The Best Start tax credit (BSTC) is a new component of Working for Families Tax Credits (WIFTC). It is a payment to help families with the costs in a child’s first three years. It is available for all qualifying families with children due or born on or after 1 July 2018.

The BSTC replaces the Parental Tax Credit (PTC). If a child is born before 1 July 2018 but had an expected due date after this, a person qualifies for BSTC. However, if a person also qualifies for PTC, they need to choose which payment is best for their family — they cannot receive both.

A person cannot get BSTC and paid parental leave (PPL) for the same child, at the same time. The BSTC will start once the PPL has finished.

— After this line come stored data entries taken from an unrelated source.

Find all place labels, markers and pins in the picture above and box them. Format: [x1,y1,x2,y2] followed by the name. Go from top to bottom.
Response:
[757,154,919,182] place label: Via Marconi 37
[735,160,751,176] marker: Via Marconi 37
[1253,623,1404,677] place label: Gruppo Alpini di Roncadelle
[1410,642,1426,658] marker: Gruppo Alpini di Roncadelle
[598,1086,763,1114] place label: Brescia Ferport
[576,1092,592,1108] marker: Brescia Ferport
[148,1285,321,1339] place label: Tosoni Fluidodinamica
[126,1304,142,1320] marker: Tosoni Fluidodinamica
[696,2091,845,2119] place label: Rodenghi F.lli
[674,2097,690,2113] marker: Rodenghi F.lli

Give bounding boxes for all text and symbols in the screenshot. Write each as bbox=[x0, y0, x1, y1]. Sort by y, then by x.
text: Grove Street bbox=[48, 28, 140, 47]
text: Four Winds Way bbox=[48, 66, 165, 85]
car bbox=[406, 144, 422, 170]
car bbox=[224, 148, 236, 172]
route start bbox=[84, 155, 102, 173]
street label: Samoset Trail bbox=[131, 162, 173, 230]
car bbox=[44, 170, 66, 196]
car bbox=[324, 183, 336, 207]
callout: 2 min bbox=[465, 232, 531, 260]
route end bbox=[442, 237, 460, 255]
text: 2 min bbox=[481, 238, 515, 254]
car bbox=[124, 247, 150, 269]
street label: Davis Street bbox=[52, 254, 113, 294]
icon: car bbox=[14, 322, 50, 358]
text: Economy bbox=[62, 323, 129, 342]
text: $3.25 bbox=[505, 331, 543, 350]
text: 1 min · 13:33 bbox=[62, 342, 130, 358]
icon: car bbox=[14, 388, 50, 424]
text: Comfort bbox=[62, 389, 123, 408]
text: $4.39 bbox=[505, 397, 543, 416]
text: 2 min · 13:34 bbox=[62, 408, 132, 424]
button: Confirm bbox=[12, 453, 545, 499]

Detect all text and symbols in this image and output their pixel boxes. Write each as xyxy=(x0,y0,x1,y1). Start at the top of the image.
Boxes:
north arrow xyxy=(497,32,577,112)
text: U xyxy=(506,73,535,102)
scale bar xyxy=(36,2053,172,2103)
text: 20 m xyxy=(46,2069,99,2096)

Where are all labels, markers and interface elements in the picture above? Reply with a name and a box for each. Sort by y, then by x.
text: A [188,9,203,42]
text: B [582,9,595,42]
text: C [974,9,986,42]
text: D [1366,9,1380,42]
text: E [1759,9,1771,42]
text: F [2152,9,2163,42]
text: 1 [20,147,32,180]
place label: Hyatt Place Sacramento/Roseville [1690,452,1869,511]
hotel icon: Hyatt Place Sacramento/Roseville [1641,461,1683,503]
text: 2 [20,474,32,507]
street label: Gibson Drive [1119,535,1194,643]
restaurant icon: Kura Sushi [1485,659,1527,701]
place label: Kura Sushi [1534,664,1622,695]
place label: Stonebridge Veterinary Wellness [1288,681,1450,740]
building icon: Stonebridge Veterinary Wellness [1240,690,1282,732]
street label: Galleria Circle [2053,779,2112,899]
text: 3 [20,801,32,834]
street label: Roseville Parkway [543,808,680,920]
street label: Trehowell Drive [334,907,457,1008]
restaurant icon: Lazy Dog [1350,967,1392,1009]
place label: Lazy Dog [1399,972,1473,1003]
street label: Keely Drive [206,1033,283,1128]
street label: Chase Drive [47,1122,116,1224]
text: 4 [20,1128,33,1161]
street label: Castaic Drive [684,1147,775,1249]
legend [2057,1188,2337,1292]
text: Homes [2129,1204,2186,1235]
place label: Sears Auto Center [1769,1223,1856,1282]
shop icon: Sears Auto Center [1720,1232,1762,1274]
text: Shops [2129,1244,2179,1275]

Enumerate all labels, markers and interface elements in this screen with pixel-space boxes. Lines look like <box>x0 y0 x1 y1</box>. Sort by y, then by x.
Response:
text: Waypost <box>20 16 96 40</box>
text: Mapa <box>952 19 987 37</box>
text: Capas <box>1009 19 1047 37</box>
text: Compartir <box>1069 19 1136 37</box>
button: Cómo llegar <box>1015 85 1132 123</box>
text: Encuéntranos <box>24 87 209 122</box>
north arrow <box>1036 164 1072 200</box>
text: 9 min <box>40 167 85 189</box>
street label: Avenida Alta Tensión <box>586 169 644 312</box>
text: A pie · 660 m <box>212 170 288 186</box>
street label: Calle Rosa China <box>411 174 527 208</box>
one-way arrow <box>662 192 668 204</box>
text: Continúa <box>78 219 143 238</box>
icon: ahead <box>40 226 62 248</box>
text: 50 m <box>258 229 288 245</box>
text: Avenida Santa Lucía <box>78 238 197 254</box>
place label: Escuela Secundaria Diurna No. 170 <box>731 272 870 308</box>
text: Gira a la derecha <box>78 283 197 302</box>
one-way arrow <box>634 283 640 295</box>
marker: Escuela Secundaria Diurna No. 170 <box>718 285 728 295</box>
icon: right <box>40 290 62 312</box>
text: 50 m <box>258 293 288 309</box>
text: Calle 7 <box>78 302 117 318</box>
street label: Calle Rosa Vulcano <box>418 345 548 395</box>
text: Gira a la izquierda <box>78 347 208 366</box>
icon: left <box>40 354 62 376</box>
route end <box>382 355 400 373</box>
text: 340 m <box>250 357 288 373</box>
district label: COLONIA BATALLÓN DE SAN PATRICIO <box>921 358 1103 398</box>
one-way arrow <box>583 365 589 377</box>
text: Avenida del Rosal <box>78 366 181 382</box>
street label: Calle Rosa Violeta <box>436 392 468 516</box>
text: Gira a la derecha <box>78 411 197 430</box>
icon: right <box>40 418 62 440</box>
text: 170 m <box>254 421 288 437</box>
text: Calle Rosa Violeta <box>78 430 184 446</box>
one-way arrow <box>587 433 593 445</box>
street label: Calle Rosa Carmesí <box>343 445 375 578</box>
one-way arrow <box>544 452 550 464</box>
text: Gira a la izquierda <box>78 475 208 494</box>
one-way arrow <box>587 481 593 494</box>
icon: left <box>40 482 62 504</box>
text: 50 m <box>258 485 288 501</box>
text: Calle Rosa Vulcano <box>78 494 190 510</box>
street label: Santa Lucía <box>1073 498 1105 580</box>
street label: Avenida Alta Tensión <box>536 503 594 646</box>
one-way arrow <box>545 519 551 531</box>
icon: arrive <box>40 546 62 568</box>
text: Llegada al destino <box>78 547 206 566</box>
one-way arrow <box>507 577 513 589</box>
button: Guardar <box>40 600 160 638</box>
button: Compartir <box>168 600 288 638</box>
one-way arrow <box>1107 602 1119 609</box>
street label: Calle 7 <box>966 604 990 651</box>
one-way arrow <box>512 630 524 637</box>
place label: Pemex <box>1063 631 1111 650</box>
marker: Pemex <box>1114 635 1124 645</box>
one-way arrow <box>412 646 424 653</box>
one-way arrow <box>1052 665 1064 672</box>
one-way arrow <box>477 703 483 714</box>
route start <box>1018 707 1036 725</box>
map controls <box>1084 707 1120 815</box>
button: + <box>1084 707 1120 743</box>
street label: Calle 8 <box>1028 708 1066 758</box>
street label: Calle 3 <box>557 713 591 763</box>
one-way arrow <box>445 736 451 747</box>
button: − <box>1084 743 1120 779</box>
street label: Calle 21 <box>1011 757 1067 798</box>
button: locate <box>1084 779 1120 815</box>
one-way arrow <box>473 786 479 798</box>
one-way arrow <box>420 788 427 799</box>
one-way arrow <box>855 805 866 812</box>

Paid parental leave is extending from 18 weeks to 22 weeks from 1 July 2018 for babies born or expected to be born on or after 1 July 2018. This also means the number of keeping-in-touch hours has increased from 40 hours to 52 hours, Keeping-in-touch hours allow an employee who is on parental leave to stay connected with their employer and perform work from time to time, such as attending a team day.

A person can also get BSTC while they receive any of the following for children in their care:

• Orphan’s Benefit

• Unsupported Child’s Benefit, or

• Foster care allowance.

The amount of BSTC is up to $60 a week ($3,120 a year) per child for babies born on or after 1 July 2018. All eligible families will receive this payment until the child turns one, regardless of their household income. Households whose income is less than $79,000 will continue to receive $60 per week until the child turns three. Those earning above $79,000 may continue to receive payments at a reduced amount. The upper threshold is $93,858 (for one child) when payments stop.

Regulations for the Best Start tax credit

The Social Security (Income and Cash Assets Exemptions) Amendment Regulations (No 2) 2018 (LI 2018/109) came into force on 3 July 2018. The regulations amend the Social Security (Income and Cash Assets Exemptions) Regulations 2011 by inserting a new Part 15 — Best Start tax credit arrears payments.

New Part 15 relates to a lump sum payment of arrears of Best Start tax credit made, on or after 3 July 2018, to a person entitled to the credit for an entitlement period for a dependent child if (and only if):

• the entitlement period ends before 1 July 2018

• the dependent child is born before 1 July 2018, but the expected due date for the child is on or after 1 July 2018.

New Part 15 ensures that, for the first 12 months after the lump sum payment is made:

• any income derived from the payment is not income for the purposes of the Social Security Act 1964

• the payment, and any income derived from the payment, is not cash assets for the purposes of the Social Security Act (for example, the definitions, for the purposes of accommodation supplement and home-based disability support services, in ss 61E(1) and 69FA(1) of the Act).